Another week goes by, papers are printed, sites are updated (cough) and networks try to make horrible tragedy as engaging and entertaining as possible.

To start with are the aeronautical disasters of the TransAsia flight brought down by stormy weather and low visibility over Taiwan on Wednesday, resulting in 38 dead including the 4 crew (though thankfully 10 survivors managed to crawl from the wreckage), and the Air Algerie flight that crashed over Africa on Thursday, killing all 110 passengers and 6 crew. I don’t want to say any more than that it’s shocking that such disasters should occur so close together and so soon after what happened to MH17, and that it’s good that at least some survivors made it out of the TransAsia flight.

The announcement that Australian Federal Police (supported by members of the Australian Defence Force) would be heading to the Ukraine to join and assist the force of Dutch officers in securing the MH17 crash site was met with some criticism this week. Some of this criticism was that the Australian government was overplaying its hand. Others thought that the deal signed between Australia and Ukraine that included ‘contingencies’ allowing AFP and ADF personnel to be armed was ‘nuts,’ fearing that having armed Aussies around might provoke the pro-Russian separatists or something. Given that the AFP and ADF have more than a little experience in conflict zones (such as the Solomon Islands, Fiji, East Timor, Iraq, Afghanistan, Cambodia, Somalia and the list goes on) you’d think that they might just know what they’re doing. Interestingly enough, while the current force active in Ukraine are unarmed (something Deputy Federal Police Commissioner Andrew Colvin has expressed concerns about), the Foreign Minister Julie Bishop has said that the Dutch will be signing a similar agreement with the government in Kiev allowing for armed ‘contingencies’.

San Diego Comic Con happened this weekend, where people were disappointed by the lack of big announcements or reveals from Marvel, we got our first look at Wonder Woman from DC (my brain says the costume’s pretty badarse but my heart just isn’t feeling it), and a 64 year old woman was hit by a car trying to escape marauding zombies. I shit you not. Anyway, the first trailer for Mad Max Fury Road was shown and it was… good? I think it was good. A lot happened that looked pretty cool but… yeah. Check it out. I’m a little concerned that with a bigger budget it might have lost a bit of charm. But hey, let’s see where this angry street takes us.
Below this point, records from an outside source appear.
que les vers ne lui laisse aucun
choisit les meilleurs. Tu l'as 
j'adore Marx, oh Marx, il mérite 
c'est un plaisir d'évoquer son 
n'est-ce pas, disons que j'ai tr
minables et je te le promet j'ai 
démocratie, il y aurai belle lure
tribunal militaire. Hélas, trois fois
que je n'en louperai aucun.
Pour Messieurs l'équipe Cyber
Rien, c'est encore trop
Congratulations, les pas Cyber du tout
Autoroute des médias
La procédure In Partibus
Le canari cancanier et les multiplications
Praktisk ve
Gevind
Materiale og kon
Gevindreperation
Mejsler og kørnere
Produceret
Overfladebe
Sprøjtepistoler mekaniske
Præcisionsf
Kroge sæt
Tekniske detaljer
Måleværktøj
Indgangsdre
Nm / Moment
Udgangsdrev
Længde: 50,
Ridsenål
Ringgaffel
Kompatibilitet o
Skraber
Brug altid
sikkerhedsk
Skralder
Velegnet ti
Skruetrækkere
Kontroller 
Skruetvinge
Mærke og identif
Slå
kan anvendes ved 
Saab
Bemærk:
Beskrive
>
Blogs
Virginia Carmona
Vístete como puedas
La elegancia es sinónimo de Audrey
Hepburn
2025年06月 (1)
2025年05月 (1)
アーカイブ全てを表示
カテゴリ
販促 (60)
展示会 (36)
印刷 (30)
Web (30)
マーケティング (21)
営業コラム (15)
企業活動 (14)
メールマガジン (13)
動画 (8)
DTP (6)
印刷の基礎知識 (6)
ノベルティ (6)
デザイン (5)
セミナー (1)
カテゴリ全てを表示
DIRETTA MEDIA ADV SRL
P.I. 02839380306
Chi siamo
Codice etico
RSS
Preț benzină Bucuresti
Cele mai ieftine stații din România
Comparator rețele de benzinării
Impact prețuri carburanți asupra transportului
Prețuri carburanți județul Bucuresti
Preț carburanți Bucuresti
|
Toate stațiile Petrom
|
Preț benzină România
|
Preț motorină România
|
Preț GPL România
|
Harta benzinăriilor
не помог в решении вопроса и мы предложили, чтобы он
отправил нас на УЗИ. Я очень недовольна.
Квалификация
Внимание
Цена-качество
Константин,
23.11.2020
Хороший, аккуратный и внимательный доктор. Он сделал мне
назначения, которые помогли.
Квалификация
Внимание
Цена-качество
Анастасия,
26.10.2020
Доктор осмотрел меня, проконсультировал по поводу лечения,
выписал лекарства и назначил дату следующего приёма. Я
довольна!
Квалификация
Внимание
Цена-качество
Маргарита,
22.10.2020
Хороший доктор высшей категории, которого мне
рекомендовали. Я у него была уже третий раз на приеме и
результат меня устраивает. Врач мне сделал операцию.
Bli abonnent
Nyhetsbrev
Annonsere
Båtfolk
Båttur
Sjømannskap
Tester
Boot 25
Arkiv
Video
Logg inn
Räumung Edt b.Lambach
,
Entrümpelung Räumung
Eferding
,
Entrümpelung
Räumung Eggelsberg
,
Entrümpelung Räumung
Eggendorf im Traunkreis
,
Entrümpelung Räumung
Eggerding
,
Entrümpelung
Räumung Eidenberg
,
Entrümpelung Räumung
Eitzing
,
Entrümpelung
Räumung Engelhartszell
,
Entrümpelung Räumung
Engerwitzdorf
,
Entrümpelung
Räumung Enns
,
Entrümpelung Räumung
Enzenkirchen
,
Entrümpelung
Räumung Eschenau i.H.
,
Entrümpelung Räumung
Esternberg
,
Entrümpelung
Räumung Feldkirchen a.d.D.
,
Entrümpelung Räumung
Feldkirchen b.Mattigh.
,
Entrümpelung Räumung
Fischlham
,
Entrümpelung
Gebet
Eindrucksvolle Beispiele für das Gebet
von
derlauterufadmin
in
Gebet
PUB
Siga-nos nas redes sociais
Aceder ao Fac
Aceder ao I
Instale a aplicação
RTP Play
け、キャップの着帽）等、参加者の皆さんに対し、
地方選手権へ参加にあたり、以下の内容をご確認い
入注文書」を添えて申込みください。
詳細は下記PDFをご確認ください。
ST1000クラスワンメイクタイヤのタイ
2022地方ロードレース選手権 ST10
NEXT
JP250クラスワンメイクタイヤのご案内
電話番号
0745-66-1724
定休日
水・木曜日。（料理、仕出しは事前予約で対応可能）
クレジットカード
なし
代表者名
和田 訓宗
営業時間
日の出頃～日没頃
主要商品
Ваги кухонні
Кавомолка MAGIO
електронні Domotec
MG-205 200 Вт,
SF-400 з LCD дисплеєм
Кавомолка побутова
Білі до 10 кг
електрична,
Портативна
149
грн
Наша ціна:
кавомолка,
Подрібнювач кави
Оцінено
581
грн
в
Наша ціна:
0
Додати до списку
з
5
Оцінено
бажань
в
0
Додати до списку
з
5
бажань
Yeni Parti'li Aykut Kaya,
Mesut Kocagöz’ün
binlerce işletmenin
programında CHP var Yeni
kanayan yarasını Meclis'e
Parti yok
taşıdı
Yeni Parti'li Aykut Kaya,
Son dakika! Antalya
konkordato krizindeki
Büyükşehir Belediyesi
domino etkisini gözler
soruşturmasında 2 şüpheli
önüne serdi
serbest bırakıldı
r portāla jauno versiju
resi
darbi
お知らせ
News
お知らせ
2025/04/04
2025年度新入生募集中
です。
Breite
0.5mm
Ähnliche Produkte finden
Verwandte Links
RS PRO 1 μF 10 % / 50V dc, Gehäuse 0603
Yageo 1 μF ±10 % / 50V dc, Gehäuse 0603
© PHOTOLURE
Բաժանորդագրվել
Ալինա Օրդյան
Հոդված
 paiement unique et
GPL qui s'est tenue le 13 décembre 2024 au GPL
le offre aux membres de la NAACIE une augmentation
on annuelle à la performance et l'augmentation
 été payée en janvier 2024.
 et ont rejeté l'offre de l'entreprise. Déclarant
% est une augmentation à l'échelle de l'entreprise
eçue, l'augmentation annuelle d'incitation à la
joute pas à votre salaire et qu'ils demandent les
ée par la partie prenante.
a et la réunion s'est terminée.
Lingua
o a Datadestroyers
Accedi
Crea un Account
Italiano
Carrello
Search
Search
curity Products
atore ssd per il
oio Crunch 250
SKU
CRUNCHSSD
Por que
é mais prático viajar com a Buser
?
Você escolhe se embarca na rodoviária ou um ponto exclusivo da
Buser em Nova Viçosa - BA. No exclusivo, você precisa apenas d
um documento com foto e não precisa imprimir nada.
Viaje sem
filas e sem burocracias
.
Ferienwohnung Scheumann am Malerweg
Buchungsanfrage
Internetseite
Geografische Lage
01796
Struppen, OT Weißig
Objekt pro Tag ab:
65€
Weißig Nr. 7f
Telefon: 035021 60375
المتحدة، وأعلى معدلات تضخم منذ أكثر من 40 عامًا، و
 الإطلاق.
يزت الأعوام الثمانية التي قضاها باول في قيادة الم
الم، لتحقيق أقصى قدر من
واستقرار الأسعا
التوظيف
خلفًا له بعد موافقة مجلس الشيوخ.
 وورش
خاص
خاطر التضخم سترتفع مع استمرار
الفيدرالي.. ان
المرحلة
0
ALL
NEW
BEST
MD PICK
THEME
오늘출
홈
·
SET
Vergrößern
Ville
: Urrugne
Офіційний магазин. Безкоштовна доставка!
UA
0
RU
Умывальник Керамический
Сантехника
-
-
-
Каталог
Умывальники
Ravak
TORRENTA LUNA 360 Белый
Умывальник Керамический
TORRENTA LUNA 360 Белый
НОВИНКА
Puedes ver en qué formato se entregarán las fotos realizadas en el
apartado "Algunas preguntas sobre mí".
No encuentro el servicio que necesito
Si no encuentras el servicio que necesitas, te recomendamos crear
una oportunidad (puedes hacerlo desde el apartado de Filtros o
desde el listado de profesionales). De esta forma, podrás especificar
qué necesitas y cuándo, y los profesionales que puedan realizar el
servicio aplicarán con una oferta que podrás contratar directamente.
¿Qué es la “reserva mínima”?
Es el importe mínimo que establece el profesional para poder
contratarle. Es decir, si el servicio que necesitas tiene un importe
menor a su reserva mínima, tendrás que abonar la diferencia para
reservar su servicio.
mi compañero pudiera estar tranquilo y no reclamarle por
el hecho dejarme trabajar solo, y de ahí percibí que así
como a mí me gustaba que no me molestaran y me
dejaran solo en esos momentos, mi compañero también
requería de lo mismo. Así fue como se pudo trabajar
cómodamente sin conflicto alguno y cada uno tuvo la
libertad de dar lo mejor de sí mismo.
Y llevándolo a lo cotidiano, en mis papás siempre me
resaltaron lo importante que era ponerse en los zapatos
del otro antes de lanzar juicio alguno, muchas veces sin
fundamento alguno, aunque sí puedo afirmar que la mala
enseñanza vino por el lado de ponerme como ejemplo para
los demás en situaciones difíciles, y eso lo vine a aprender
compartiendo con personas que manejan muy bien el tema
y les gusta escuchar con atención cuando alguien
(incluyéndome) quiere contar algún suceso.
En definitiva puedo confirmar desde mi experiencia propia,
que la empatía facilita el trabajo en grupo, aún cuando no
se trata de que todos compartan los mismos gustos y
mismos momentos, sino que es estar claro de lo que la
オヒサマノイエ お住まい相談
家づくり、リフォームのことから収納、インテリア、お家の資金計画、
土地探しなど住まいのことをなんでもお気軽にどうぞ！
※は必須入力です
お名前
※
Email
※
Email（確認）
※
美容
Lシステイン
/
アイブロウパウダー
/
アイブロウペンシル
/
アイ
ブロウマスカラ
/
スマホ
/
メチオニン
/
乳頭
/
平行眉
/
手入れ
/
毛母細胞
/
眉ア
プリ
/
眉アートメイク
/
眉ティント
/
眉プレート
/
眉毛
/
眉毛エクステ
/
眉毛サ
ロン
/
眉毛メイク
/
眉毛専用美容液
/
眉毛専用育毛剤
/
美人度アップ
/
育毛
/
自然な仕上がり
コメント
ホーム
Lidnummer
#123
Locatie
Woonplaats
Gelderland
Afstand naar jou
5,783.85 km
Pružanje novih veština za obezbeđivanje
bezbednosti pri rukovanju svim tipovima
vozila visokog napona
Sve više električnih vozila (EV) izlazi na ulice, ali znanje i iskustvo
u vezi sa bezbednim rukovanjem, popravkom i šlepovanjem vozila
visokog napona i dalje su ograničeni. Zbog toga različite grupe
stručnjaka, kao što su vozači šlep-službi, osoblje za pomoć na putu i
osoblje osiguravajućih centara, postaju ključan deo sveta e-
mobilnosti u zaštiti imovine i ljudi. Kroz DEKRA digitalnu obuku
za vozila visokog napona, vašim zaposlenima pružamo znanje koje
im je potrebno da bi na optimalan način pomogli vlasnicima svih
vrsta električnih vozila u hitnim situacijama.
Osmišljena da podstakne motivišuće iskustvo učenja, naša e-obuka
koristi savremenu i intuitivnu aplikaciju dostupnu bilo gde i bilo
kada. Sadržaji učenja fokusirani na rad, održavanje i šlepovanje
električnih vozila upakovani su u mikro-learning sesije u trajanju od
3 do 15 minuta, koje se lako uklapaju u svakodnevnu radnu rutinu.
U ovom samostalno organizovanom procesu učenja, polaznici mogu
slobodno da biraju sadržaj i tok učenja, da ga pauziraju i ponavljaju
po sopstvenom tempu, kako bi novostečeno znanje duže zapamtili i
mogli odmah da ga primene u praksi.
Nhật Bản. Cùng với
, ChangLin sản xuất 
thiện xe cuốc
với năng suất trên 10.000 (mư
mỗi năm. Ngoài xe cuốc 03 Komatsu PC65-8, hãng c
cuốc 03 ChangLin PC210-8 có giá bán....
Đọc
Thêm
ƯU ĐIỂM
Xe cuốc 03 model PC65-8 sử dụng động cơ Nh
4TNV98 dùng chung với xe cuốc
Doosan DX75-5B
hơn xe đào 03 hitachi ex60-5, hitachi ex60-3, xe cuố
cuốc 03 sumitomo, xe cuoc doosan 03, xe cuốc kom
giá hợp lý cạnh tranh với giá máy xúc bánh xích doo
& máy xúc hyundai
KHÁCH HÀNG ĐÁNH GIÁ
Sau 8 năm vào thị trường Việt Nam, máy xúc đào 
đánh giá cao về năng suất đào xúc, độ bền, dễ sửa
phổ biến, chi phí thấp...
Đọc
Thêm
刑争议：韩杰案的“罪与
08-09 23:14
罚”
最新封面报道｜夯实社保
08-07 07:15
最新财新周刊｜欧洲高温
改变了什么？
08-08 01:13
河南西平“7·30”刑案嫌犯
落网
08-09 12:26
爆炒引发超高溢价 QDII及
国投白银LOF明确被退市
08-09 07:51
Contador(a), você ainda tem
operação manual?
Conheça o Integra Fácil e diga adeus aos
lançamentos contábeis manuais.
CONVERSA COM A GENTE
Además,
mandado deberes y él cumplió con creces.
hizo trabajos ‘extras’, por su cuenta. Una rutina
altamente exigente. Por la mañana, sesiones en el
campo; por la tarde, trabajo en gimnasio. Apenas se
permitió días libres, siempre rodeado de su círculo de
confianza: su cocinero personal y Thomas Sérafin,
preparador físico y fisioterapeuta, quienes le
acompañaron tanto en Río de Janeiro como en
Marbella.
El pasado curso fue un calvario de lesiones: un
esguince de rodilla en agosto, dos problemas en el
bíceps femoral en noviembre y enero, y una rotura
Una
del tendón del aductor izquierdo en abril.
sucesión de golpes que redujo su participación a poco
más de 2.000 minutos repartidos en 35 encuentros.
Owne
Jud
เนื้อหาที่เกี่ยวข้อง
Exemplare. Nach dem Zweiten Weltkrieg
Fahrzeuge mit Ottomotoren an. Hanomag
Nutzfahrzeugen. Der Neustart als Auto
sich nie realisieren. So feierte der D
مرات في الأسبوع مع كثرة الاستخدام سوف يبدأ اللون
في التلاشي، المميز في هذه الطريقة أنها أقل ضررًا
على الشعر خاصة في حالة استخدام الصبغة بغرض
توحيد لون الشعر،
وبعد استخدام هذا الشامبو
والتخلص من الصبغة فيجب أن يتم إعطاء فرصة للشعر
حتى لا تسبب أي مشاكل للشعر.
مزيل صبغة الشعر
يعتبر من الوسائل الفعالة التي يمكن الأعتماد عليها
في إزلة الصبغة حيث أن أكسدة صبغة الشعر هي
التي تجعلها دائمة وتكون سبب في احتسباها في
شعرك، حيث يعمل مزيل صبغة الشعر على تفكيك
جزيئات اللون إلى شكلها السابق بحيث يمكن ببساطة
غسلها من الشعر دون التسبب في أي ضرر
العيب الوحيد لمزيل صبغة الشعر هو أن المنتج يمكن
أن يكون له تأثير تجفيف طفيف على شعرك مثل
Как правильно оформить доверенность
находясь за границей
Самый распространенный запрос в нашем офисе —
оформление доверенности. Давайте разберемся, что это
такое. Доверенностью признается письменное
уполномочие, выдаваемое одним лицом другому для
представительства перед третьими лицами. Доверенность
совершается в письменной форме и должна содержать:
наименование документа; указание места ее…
In NSW an unfortunate drama started to come to a conclusion yesterday when Mr Vic Alhadeff, a Jewish community leader (chief executive of the NSW Jewish Board of Deputies no less) resigned from his government appointed position as chairman of the NSW Community Relations Commission. Mr Alhadeff came under fire after he sent out an email (to members of the Jewish community) a couple of weeks ago titled ‘Israel under fire’ that condemned Hamas while glossing over Israel’s role in the violence, angering Muslim leaders across the state. His apology (for the outrage, not the commentary) didn’t help and quite a few prominent Islamic leaders boycotted an iftar dinner held as NSW state parliament house to mark Ramadan that Mr Alhadeff attended. Despite having the continued support of Premier Mike Baird, many claimed Mr Alhadeff’s position as CRC chair had become untenable and apparently he finally agreed (though it seems he still stands by the comments).